Excerpts from a dataset
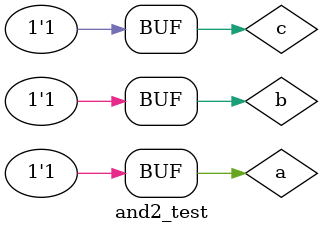
<source format=v>
    module and2_test;
reg a,b;
wire c;
and and2_test(c,a,b);
initial
begin
#000 a=0;b=0;
#100 a=0;b=1;
#100 a=1;b=0;
#100 a=1;b=1;
#100;
end
initial
begin
$monitor($time,"a=%b , b=%b , c=%b",a,b,c);
end
initial
begin
$dumpfile("and2_test.vcd");
  $dumpvars(0,and2_test);
end
endmodule
</source>
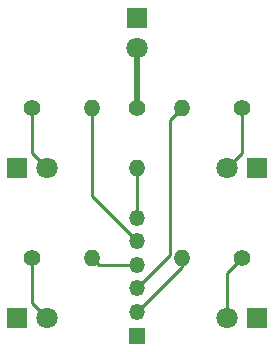
<source format=gbr>
%TF.GenerationSoftware,KiCad,Pcbnew,7.0.8*%
%TF.CreationDate,2023-11-19T13:08:37-05:00*%
%TF.ProjectId,Light Pcb,4c696768-7420-4506-9362-2e6b69636164,rev?*%
%TF.SameCoordinates,Original*%
%TF.FileFunction,Copper,L1,Top*%
%TF.FilePolarity,Positive*%
%FSLAX46Y46*%
G04 Gerber Fmt 4.6, Leading zero omitted, Abs format (unit mm)*
G04 Created by KiCad (PCBNEW 7.0.8) date 2023-11-19 13:08:37*
%MOMM*%
%LPD*%
G01*
G04 APERTURE LIST*
%TA.AperFunction,ComponentPad*%
%ADD10R,1.350000X1.350000*%
%TD*%
%TA.AperFunction,ComponentPad*%
%ADD11O,1.350000X1.350000*%
%TD*%
%TA.AperFunction,ComponentPad*%
%ADD12C,1.400000*%
%TD*%
%TA.AperFunction,ComponentPad*%
%ADD13O,1.400000X1.400000*%
%TD*%
%TA.AperFunction,ComponentPad*%
%ADD14R,1.800000X1.800000*%
%TD*%
%TA.AperFunction,ComponentPad*%
%ADD15C,1.800000*%
%TD*%
%TA.AperFunction,Conductor*%
%ADD16C,0.250000*%
%TD*%
%TA.AperFunction,Conductor*%
%ADD17C,0.500000*%
%TD*%
G04 APERTURE END LIST*
D10*
%TO.P,J1,1,Pin_1*%
%TO.N,Net-(D1-K)*%
X101600000Y-77660000D03*
D11*
%TO.P,J1,2,Pin_2*%
%TO.N,Net-(J1-Pin_2)*%
X101600000Y-75660000D03*
%TO.P,J1,3,Pin_3*%
%TO.N,Net-(J1-Pin_3)*%
X101600000Y-73660000D03*
%TO.P,J1,4,Pin_4*%
%TO.N,Net-(J1-Pin_4)*%
X101600000Y-71660000D03*
%TO.P,J1,5,Pin_5*%
%TO.N,Net-(J1-Pin_5)*%
X101600000Y-69660000D03*
%TO.P,J1,6,Pin_6*%
%TO.N,Net-(J1-Pin_6)*%
X101600000Y-67660000D03*
%TD*%
D12*
%TO.P,R5,1*%
%TO.N,Net-(D5-A)*%
X110490000Y-58420000D03*
D13*
%TO.P,R5,2*%
%TO.N,Net-(J1-Pin_3)*%
X105410000Y-58420000D03*
%TD*%
D12*
%TO.P,R4,1*%
%TO.N,Net-(D4-A)*%
X110490000Y-71120000D03*
D13*
%TO.P,R4,2*%
%TO.N,Net-(J1-Pin_2)*%
X105410000Y-71120000D03*
%TD*%
D12*
%TO.P,R3,1*%
%TO.N,Net-(D3-A)*%
X92710000Y-71120000D03*
D13*
%TO.P,R3,2*%
%TO.N,Net-(J1-Pin_4)*%
X97790000Y-71120000D03*
%TD*%
%TO.P,R2,2*%
%TO.N,Net-(J1-Pin_5)*%
X97790000Y-58420000D03*
D12*
%TO.P,R2,1*%
%TO.N,Net-(D2-A)*%
X92710000Y-58420000D03*
%TD*%
%TO.P,R1,1*%
%TO.N,Net-(D1-A)*%
X101600000Y-58420000D03*
D13*
%TO.P,R1,2*%
%TO.N,Net-(J1-Pin_6)*%
X101600000Y-63500000D03*
%TD*%
D14*
%TO.P,D5,1,K*%
%TO.N,Net-(D1-K)*%
X111760000Y-63500000D03*
D15*
%TO.P,D5,2,A*%
%TO.N,Net-(D5-A)*%
X109220000Y-63500000D03*
%TD*%
D14*
%TO.P,D4,1,K*%
%TO.N,Net-(D1-K)*%
X111760000Y-76200000D03*
D15*
%TO.P,D4,2,A*%
%TO.N,Net-(D4-A)*%
X109220000Y-76200000D03*
%TD*%
D14*
%TO.P,D3,1,K*%
%TO.N,Net-(D1-K)*%
X91440000Y-76200000D03*
D15*
%TO.P,D3,2,A*%
%TO.N,Net-(D3-A)*%
X93980000Y-76200000D03*
%TD*%
D14*
%TO.P,D2,1,K*%
%TO.N,Net-(D1-K)*%
X91440000Y-63500000D03*
D15*
%TO.P,D2,2,A*%
%TO.N,Net-(D2-A)*%
X93980000Y-63500000D03*
%TD*%
D14*
%TO.P,D1,1,K*%
%TO.N,Net-(D1-K)*%
X101600000Y-50800000D03*
D15*
%TO.P,D1,2,A*%
%TO.N,Net-(D1-A)*%
X101600000Y-53340000D03*
%TD*%
D16*
%TO.N,Net-(J1-Pin_6)*%
X101600000Y-63500000D02*
X101600000Y-67660000D01*
%TO.N,Net-(D5-A)*%
X110490000Y-62230000D02*
X110490000Y-58420000D01*
X109220000Y-63500000D02*
X110490000Y-62230000D01*
%TO.N,Net-(D2-A)*%
X92710000Y-62230000D02*
X92710000Y-58420000D01*
X93980000Y-63500000D02*
X92710000Y-62230000D01*
%TO.N,Net-(D3-A)*%
X92710000Y-74930000D02*
X92710000Y-71120000D01*
X93980000Y-76200000D02*
X92710000Y-74930000D01*
%TO.N,Net-(D4-A)*%
X109220000Y-72390000D02*
X109220000Y-76200000D01*
X110490000Y-71120000D02*
X109220000Y-72390000D01*
%TO.N,Net-(J1-Pin_2)*%
X105410000Y-71850000D02*
X105410000Y-71120000D01*
X101600000Y-75660000D02*
X105410000Y-71850000D01*
%TO.N,Net-(J1-Pin_3)*%
X104385000Y-59445000D02*
X105410000Y-58420000D01*
X104385000Y-70875000D02*
X104385000Y-59445000D01*
X101600000Y-73660000D02*
X104385000Y-70875000D01*
%TO.N,Net-(J1-Pin_4)*%
X98330000Y-71660000D02*
X97790000Y-71120000D01*
X101600000Y-71660000D02*
X98330000Y-71660000D01*
%TO.N,Net-(J1-Pin_5)*%
X97790000Y-65850000D02*
X101600000Y-69660000D01*
X97790000Y-58420000D02*
X97790000Y-65850000D01*
D17*
%TO.N,Net-(D1-A)*%
X101600000Y-53340000D02*
X101600000Y-58420000D01*
%TD*%
M02*

</source>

*Required work*.
Give back the full data exactly as it reads, but drop the pictures.

*Answer to the problem*.
<source format=v>
    module and2_test;
reg a,b;
wire c;
and and2_test(c,a,b);
initial
begin
#000 a=0;b=0;
#100 a=0;b=1;
#100 a=1;b=0;
#100 a=1;b=1;
#100;
end
initial
begin
$monitor($time,"a=%b , b=%b , c=%b",a,b,c);
end
initial
begin
$dumpfile("and2_test.vcd");
  $dumpvars(0,and2_test);
end
endmodule
</source>
<source format=gbr>
%TF.GenerationSoftware,KiCad,Pcbnew,7.0.8*%
%TF.CreationDate,2023-11-19T13:08:37-05:00*%
%TF.ProjectId,Light Pcb,4c696768-7420-4506-9362-2e6b69636164,rev?*%
%TF.SameCoordinates,Original*%
%TF.FileFunction,Copper,L1,Top*%
%TF.FilePolarity,Positive*%
%FSLAX46Y46*%
G04 Gerber Fmt 4.6, Leading zero omitted, Abs format (unit mm)*
G04 Created by KiCad (PCBNEW 7.0.8) date 2023-11-19 13:08:37*
%MOMM*%
%LPD*%
G01*
G04 APERTURE LIST*
%TA.AperFunction,ComponentPad*%
%ADD10R,1.350000X1.350000*%
%TD*%
%TA.AperFunction,ComponentPad*%
%ADD11O,1.350000X1.350000*%
%TD*%
%TA.AperFunction,ComponentPad*%
%ADD12C,1.400000*%
%TD*%
%TA.AperFunction,ComponentPad*%
%ADD13O,1.400000X1.400000*%
%TD*%
%TA.AperFunction,ComponentPad*%
%ADD14R,1.800000X1.800000*%
%TD*%
%TA.AperFunction,ComponentPad*%
%ADD15C,1.800000*%
%TD*%
%TA.AperFunction,Conductor*%
%ADD16C,0.250000*%
%TD*%
%TA.AperFunction,Conductor*%
%ADD17C,0.500000*%
%TD*%
G04 APERTURE END LIST*
D10*
%TO.P,J1,1,Pin_1*%
%TO.N,Net-(D1-K)*%
X101600000Y-77660000D03*
D11*
%TO.P,J1,2,Pin_2*%
%TO.N,Net-(J1-Pin_2)*%
X101600000Y-75660000D03*
%TO.P,J1,3,Pin_3*%
%TO.N,Net-(J1-Pin_3)*%
X101600000Y-73660000D03*
%TO.P,J1,4,Pin_4*%
%TO.N,Net-(J1-Pin_4)*%
X101600000Y-71660000D03*
%TO.P,J1,5,Pin_5*%
%TO.N,Net-(J1-Pin_5)*%
X101600000Y-69660000D03*
%TO.P,J1,6,Pin_6*%
%TO.N,Net-(J1-Pin_6)*%
X101600000Y-67660000D03*
%TD*%
D12*
%TO.P,R5,1*%
%TO.N,Net-(D5-A)*%
X110490000Y-58420000D03*
D13*
%TO.P,R5,2*%
%TO.N,Net-(J1-Pin_3)*%
X105410000Y-58420000D03*
%TD*%
D12*
%TO.P,R4,1*%
%TO.N,Net-(D4-A)*%
X110490000Y-71120000D03*
D13*
%TO.P,R4,2*%
%TO.N,Net-(J1-Pin_2)*%
X105410000Y-71120000D03*
%TD*%
D12*
%TO.P,R3,1*%
%TO.N,Net-(D3-A)*%
X92710000Y-71120000D03*
D13*
%TO.P,R3,2*%
%TO.N,Net-(J1-Pin_4)*%
X97790000Y-71120000D03*
%TD*%
%TO.P,R2,2*%
%TO.N,Net-(J1-Pin_5)*%
X97790000Y-58420000D03*
D12*
%TO.P,R2,1*%
%TO.N,Net-(D2-A)*%
X92710000Y-58420000D03*
%TD*%
%TO.P,R1,1*%
%TO.N,Net-(D1-A)*%
X101600000Y-58420000D03*
D13*
%TO.P,R1,2*%
%TO.N,Net-(J1-Pin_6)*%
X101600000Y-63500000D03*
%TD*%
D14*
%TO.P,D5,1,K*%
%TO.N,Net-(D1-K)*%
X111760000Y-63500000D03*
D15*
%TO.P,D5,2,A*%
%TO.N,Net-(D5-A)*%
X109220000Y-63500000D03*
%TD*%
D14*
%TO.P,D4,1,K*%
%TO.N,Net-(D1-K)*%
X111760000Y-76200000D03*
D15*
%TO.P,D4,2,A*%
%TO.N,Net-(D4-A)*%
X109220000Y-76200000D03*
%TD*%
D14*
%TO.P,D3,1,K*%
%TO.N,Net-(D1-K)*%
X91440000Y-76200000D03*
D15*
%TO.P,D3,2,A*%
%TO.N,Net-(D3-A)*%
X93980000Y-76200000D03*
%TD*%
D14*
%TO.P,D2,1,K*%
%TO.N,Net-(D1-K)*%
X91440000Y-63500000D03*
D15*
%TO.P,D2,2,A*%
%TO.N,Net-(D2-A)*%
X93980000Y-63500000D03*
%TD*%
D14*
%TO.P,D1,1,K*%
%TO.N,Net-(D1-K)*%
X101600000Y-50800000D03*
D15*
%TO.P,D1,2,A*%
%TO.N,Net-(D1-A)*%
X101600000Y-53340000D03*
%TD*%
D16*
%TO.N,Net-(J1-Pin_6)*%
X101600000Y-63500000D02*
X101600000Y-67660000D01*
%TO.N,Net-(D5-A)*%
X110490000Y-62230000D02*
X110490000Y-58420000D01*
X109220000Y-63500000D02*
X110490000Y-62230000D01*
%TO.N,Net-(D2-A)*%
X92710000Y-62230000D02*
X92710000Y-58420000D01*
X93980000Y-63500000D02*
X92710000Y-62230000D01*
%TO.N,Net-(D3-A)*%
X92710000Y-74930000D02*
X92710000Y-71120000D01*
X93980000Y-76200000D02*
X92710000Y-74930000D01*
%TO.N,Net-(D4-A)*%
X109220000Y-72390000D02*
X109220000Y-76200000D01*
X110490000Y-71120000D02*
X109220000Y-72390000D01*
%TO.N,Net-(J1-Pin_2)*%
X105410000Y-71850000D02*
X105410000Y-71120000D01*
X101600000Y-75660000D02*
X105410000Y-71850000D01*
%TO.N,Net-(J1-Pin_3)*%
X104385000Y-59445000D02*
X105410000Y-58420000D01*
X104385000Y-70875000D02*
X104385000Y-59445000D01*
X101600000Y-73660000D02*
X104385000Y-70875000D01*
%TO.N,Net-(J1-Pin_4)*%
X98330000Y-71660000D02*
X97790000Y-71120000D01*
X101600000Y-71660000D02*
X98330000Y-71660000D01*
%TO.N,Net-(J1-Pin_5)*%
X97790000Y-65850000D02*
X101600000Y-69660000D01*
X97790000Y-58420000D02*
X97790000Y-65850000D01*
D17*
%TO.N,Net-(D1-A)*%
X101600000Y-53340000D02*
X101600000Y-58420000D01*
%TD*%
M02*

</source>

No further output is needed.